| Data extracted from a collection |
——
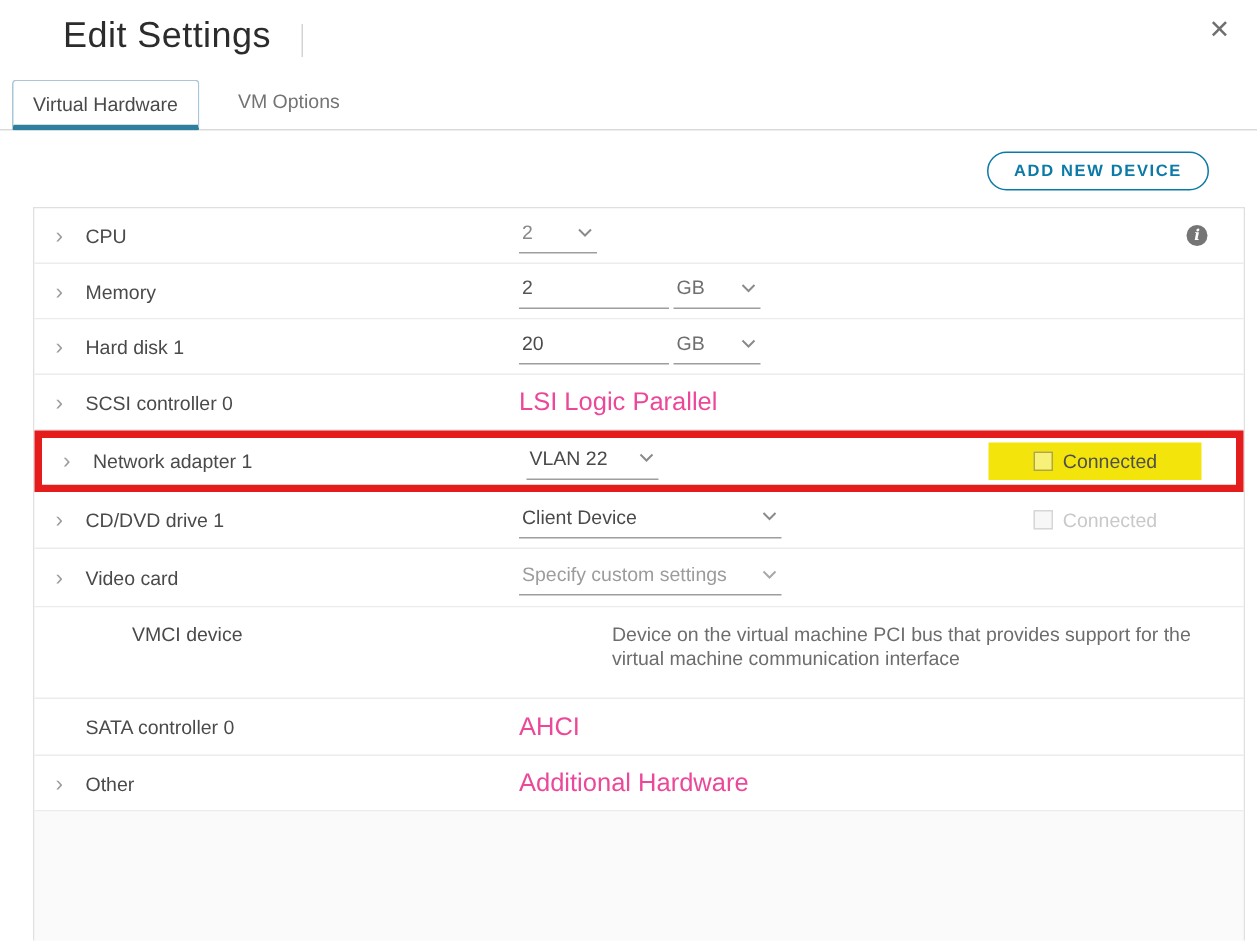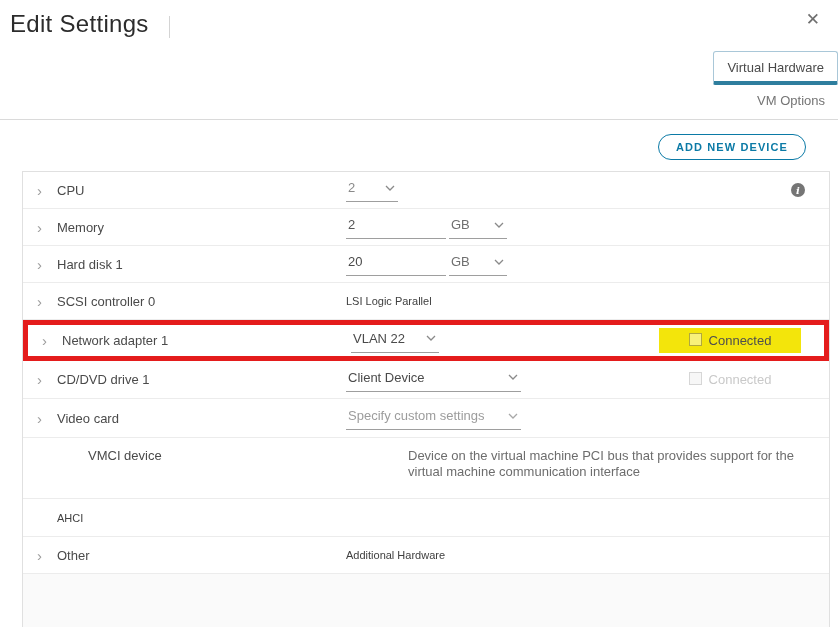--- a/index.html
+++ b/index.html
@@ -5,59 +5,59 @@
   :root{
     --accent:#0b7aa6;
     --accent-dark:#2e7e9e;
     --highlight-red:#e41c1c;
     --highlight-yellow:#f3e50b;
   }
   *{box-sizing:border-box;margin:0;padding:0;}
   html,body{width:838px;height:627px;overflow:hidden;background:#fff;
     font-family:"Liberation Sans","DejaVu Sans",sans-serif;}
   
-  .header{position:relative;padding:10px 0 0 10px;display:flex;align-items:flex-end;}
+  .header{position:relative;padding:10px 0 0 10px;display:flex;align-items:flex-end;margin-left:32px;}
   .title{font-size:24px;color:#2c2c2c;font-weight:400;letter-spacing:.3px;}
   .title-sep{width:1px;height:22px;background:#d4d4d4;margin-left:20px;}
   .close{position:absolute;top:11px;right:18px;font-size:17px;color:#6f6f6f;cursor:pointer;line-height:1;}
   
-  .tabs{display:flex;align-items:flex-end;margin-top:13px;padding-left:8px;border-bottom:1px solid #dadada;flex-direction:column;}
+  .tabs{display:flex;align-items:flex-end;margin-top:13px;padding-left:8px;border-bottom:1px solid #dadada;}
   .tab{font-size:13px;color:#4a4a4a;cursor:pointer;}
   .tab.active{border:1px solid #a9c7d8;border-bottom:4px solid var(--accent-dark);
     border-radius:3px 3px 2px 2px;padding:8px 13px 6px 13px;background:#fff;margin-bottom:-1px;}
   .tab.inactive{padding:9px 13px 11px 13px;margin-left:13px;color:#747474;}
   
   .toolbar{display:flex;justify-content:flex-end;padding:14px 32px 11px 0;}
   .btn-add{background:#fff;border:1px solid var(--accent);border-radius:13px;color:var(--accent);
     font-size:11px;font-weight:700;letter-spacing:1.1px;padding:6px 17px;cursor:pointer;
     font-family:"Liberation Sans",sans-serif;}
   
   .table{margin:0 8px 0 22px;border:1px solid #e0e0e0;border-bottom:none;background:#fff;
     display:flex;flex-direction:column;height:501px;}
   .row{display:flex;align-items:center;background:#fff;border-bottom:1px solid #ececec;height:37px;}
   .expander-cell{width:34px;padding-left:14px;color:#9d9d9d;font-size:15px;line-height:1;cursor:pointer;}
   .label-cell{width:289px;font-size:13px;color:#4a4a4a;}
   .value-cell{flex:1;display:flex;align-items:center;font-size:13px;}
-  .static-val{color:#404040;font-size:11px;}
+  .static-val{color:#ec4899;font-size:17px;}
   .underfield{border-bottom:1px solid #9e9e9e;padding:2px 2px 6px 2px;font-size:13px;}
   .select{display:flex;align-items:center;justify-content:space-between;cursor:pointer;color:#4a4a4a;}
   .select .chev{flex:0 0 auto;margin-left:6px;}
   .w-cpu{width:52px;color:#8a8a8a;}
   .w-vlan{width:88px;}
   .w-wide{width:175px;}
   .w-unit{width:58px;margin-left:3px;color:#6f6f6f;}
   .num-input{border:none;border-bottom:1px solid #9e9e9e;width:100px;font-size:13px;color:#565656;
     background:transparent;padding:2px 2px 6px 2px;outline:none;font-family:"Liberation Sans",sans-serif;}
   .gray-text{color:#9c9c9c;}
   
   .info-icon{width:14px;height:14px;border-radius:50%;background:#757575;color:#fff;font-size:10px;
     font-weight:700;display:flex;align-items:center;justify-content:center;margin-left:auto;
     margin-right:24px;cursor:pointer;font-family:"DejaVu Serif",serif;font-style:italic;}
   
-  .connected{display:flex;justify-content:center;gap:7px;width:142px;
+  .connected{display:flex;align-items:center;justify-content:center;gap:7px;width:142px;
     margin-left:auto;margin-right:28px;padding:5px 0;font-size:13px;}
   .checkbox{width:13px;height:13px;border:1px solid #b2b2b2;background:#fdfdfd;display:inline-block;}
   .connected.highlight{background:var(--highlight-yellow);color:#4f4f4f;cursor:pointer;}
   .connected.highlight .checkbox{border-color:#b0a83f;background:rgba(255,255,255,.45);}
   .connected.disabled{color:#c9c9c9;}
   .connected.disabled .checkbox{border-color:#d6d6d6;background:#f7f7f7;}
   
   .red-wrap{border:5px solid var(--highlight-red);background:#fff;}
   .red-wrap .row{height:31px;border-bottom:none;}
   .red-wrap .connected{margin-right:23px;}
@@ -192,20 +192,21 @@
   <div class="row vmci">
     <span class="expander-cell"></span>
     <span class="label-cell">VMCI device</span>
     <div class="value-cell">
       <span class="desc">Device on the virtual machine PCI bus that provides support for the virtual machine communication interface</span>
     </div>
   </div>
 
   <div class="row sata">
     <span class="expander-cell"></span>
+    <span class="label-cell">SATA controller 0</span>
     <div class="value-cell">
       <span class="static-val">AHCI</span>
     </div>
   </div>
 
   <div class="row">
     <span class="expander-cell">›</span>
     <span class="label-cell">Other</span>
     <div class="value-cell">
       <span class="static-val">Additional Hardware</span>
——
| WHAT IS NEEDED |
Pictures are to be left out; please print the rest of the records above word for word.

| RESPONSE |
--- a/index.html
+++ b/index.html
@@ -5,59 +5,59 @@
   :root{
     --accent:#0b7aa6;
     --accent-dark:#2e7e9e;
     --highlight-red:#e41c1c;
     --highlight-yellow:#f3e50b;
   }
   *{box-sizing:border-box;margin:0;padding:0;}
   html,body{width:838px;height:627px;overflow:hidden;background:#fff;
     font-family:"Liberation Sans","DejaVu Sans",sans-serif;}
   
-  .header{position:relative;padding:10px 0 0 10px;display:flex;align-items:flex-end;}
+  .header{position:relative;padding:10px 0 0 10px;display:flex;align-items:flex-end;margin-left:32px;}
   .title{font-size:24px;color:#2c2c2c;font-weight:400;letter-spacing:.3px;}
   .title-sep{width:1px;height:22px;background:#d4d4d4;margin-left:20px;}
   .close{position:absolute;top:11px;right:18px;font-size:17px;color:#6f6f6f;cursor:pointer;line-height:1;}
   
-  .tabs{display:flex;align-items:flex-end;margin-top:13px;padding-left:8px;border-bottom:1px solid #dadada;flex-direction:column;}
+  .tabs{display:flex;align-items:flex-end;margin-top:13px;padding-left:8px;border-bottom:1px solid #dadada;}
   .tab{font-size:13px;color:#4a4a4a;cursor:pointer;}
   .tab.active{border:1px solid #a9c7d8;border-bottom:4px solid var(--accent-dark);
     border-radius:3px 3px 2px 2px;padding:8px 13px 6px 13px;background:#fff;margin-bottom:-1px;}
   .tab.inactive{padding:9px 13px 11px 13px;margin-left:13px;color:#747474;}
   
   .toolbar{display:flex;justify-content:flex-end;padding:14px 32px 11px 0;}
   .btn-add{background:#fff;border:1px solid var(--accent);border-radius:13px;color:var(--accent);
     font-size:11px;font-weight:700;letter-spacing:1.1px;padding:6px 17px;cursor:pointer;
     font-family:"Liberation Sans",sans-serif;}
   
   .table{margin:0 8px 0 22px;border:1px solid #e0e0e0;border-bottom:none;background:#fff;
     display:flex;flex-direction:column;height:501px;}
   .row{display:flex;align-items:center;background:#fff;border-bottom:1px solid #ececec;height:37px;}
   .expander-cell{width:34px;padding-left:14px;color:#9d9d9d;font-size:15px;line-height:1;cursor:pointer;}
   .label-cell{width:289px;font-size:13px;color:#4a4a4a;}
   .value-cell{flex:1;display:flex;align-items:center;font-size:13px;}
-  .static-val{color:#404040;font-size:11px;}
+  .static-val{color:#ec4899;font-size:17px;}
   .underfield{border-bottom:1px solid #9e9e9e;padding:2px 2px 6px 2px;font-size:13px;}
   .select{display:flex;align-items:center;justify-content:space-between;cursor:pointer;color:#4a4a4a;}
   .select .chev{flex:0 0 auto;margin-left:6px;}
   .w-cpu{width:52px;color:#8a8a8a;}
   .w-vlan{width:88px;}
   .w-wide{width:175px;}
   .w-unit{width:58px;margin-left:3px;color:#6f6f6f;}
   .num-input{border:none;border-bottom:1px solid #9e9e9e;width:100px;font-size:13px;color:#565656;
     background:transparent;padding:2px 2px 6px 2px;outline:none;font-family:"Liberation Sans",sans-serif;}
   .gray-text{color:#9c9c9c;}
   
   .info-icon{width:14px;height:14px;border-radius:50%;background:#757575;color:#fff;font-size:10px;
     font-weight:700;display:flex;align-items:center;justify-content:center;margin-left:auto;
     margin-right:24px;cursor:pointer;font-family:"DejaVu Serif",serif;font-style:italic;}
   
-  .connected{display:flex;justify-content:center;gap:7px;width:142px;
+  .connected{display:flex;align-items:center;justify-content:center;gap:7px;width:142px;
     margin-left:auto;margin-right:28px;padding:5px 0;font-size:13px;}
   .checkbox{width:13px;height:13px;border:1px solid #b2b2b2;background:#fdfdfd;display:inline-block;}
   .connected.highlight{background:var(--highlight-yellow);color:#4f4f4f;cursor:pointer;}
   .connected.highlight .checkbox{border-color:#b0a83f;background:rgba(255,255,255,.45);}
   .connected.disabled{color:#c9c9c9;}
   .connected.disabled .checkbox{border-color:#d6d6d6;background:#f7f7f7;}
   
   .red-wrap{border:5px solid var(--highlight-red);background:#fff;}
   .red-wrap .row{height:31px;border-bottom:none;}
   .red-wrap .connected{margin-right:23px;}
@@ -192,20 +192,21 @@
   <div class="row vmci">
     <span class="expander-cell"></span>
     <span class="label-cell">VMCI device</span>
     <div class="value-cell">
       <span class="desc">Device on the virtual machine PCI bus that provides support for the virtual machine communication interface</span>
     </div>
   </div>
 
   <div class="row sata">
     <span class="expander-cell"></span>
+    <span class="label-cell">SATA controller 0</span>
     <div class="value-cell">
       <span class="static-val">AHCI</span>
     </div>
   </div>
 
   <div class="row">
     <span class="expander-cell">›</span>
     <span class="label-cell">Other</span>
     <div class="value-cell">
       <span class="static-val">Additional Hardware</span>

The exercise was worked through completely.